◆ **What is expected**
Look through the records below and say how many lines include "right". Give only that number.

◆ **Listed records**
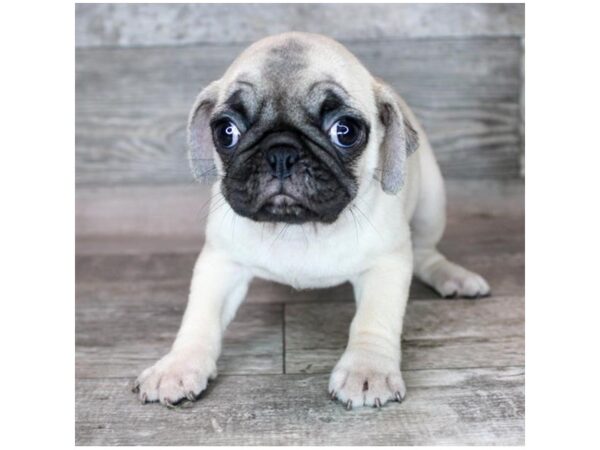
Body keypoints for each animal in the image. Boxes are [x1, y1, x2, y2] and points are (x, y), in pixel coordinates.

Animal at [131, 33, 488, 410]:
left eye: (345, 131)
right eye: (226, 131)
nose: (280, 153)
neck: (300, 229)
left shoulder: (386, 265)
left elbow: (374, 319)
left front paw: (367, 370)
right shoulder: (221, 263)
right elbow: (201, 317)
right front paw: (178, 365)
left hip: (433, 202)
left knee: (425, 253)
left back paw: (453, 276)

◆ **Solution for this task**
4